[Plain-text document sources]
* * *

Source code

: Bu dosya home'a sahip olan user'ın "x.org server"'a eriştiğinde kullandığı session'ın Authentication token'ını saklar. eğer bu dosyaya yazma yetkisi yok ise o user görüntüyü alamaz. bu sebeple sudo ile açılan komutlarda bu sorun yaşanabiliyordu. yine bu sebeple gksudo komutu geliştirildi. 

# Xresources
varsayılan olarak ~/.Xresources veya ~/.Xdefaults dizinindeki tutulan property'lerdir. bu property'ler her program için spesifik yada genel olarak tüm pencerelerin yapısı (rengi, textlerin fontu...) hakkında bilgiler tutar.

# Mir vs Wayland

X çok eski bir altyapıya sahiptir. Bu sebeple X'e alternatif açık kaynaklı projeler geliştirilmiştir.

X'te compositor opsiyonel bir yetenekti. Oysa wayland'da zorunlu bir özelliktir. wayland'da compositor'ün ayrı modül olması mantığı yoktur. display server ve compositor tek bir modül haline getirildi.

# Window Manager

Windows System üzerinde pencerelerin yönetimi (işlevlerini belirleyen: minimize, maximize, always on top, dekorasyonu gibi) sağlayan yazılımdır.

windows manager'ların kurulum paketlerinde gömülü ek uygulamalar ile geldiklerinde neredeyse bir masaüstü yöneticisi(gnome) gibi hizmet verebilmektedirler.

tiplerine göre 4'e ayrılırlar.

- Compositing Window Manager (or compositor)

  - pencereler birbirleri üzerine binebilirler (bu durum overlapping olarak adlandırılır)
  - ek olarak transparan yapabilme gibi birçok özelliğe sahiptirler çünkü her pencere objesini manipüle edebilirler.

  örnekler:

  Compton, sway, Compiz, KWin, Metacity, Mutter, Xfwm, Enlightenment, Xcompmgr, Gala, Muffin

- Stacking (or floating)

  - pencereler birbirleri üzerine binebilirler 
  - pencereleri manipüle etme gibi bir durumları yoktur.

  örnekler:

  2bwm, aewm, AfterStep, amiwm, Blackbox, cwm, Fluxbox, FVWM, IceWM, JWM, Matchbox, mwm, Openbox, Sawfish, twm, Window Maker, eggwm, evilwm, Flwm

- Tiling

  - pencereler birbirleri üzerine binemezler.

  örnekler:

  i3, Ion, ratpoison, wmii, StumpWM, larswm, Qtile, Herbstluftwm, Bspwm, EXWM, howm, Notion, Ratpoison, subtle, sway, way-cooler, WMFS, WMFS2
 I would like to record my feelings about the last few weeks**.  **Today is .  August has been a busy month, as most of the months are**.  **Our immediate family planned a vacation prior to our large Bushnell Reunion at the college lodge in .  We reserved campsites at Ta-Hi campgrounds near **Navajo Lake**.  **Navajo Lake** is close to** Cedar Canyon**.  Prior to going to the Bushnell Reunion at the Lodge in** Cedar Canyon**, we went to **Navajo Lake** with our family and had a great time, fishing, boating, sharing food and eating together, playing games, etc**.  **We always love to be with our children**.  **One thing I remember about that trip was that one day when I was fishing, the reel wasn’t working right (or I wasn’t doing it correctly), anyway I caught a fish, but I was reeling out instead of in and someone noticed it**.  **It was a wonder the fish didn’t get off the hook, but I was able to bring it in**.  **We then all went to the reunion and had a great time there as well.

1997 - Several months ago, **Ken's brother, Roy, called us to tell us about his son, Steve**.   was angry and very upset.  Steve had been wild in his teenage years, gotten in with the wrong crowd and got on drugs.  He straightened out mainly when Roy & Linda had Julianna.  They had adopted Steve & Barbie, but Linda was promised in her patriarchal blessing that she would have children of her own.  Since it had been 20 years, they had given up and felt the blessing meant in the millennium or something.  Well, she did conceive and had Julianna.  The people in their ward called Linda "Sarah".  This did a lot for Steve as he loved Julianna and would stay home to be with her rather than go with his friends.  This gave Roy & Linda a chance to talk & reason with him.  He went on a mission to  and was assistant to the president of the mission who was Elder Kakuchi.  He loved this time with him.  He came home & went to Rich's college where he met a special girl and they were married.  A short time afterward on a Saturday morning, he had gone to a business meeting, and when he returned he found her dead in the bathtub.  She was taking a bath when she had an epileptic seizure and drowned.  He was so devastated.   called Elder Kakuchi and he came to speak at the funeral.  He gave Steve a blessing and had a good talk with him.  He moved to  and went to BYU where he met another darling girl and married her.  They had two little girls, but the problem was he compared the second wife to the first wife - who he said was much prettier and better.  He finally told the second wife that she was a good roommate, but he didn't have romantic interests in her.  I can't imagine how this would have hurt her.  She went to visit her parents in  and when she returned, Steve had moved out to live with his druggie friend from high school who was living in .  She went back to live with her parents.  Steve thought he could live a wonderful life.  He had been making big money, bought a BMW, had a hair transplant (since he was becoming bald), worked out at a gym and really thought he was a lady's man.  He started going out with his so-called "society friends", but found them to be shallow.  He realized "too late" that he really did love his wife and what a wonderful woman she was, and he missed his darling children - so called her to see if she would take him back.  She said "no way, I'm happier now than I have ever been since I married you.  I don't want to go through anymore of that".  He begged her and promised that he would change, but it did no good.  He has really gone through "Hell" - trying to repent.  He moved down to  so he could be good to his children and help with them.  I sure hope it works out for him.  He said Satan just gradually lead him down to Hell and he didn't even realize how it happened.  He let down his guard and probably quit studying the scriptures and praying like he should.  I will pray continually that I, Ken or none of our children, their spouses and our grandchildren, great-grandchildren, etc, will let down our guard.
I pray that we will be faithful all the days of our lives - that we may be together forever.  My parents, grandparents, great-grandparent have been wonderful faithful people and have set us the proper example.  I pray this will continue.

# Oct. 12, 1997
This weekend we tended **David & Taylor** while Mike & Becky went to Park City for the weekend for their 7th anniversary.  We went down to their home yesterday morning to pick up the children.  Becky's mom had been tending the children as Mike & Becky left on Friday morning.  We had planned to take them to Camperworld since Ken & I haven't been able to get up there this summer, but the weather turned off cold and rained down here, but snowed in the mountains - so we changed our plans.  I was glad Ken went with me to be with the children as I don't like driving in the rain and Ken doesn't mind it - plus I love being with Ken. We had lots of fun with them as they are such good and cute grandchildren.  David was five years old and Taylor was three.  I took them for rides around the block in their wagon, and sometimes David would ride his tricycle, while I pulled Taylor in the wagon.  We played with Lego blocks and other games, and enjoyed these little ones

* * *

• [ASSIGNED TASK]
Go through the data above from its first line and copy each line exactly, stopping once the line with "Windows System üzerinde" has been copied.

• [ANSWER FOR THIS EXERCISE]
Source code

: Bu dosya home'a sahip olan user'ın "x.org server"'a eriştiğinde kullandığı session'ın Authentication token'ını saklar. eğer bu dosyaya yazma yetkisi yok ise o user görüntüyü alamaz. bu sebeple sudo ile açılan komutlarda bu sorun yaşanabiliyordu. yine bu sebeple gksudo komutu geliştirildi. 

# Xresources
varsayılan olarak ~/.Xresources veya ~/.Xdefaults dizinindeki tutulan property'lerdir. bu property'ler her program için spesifik yada genel olarak tüm pencerelerin yapısı (rengi, textlerin fontu...) hakkında bilgiler tutar.

# Mir vs Wayland

X çok eski bir altyapıya sahiptir. Bu sebeple X'e alternatif açık kaynaklı projeler geliştirilmiştir.

X'te compositor opsiyonel bir yetenekti. Oysa wayland'da zorunlu bir özelliktir. wayland'da compositor'ün ayrı modül olması mantığı yoktur. display server ve compositor tek bir modül haline getirildi.

# Window Manager

Windows System üzerinde pencerelerin yönetimi (işlevlerini belirleyen: minimize, maximize, always on top, dekorasyonu gibi) sağlayan yazılımdır.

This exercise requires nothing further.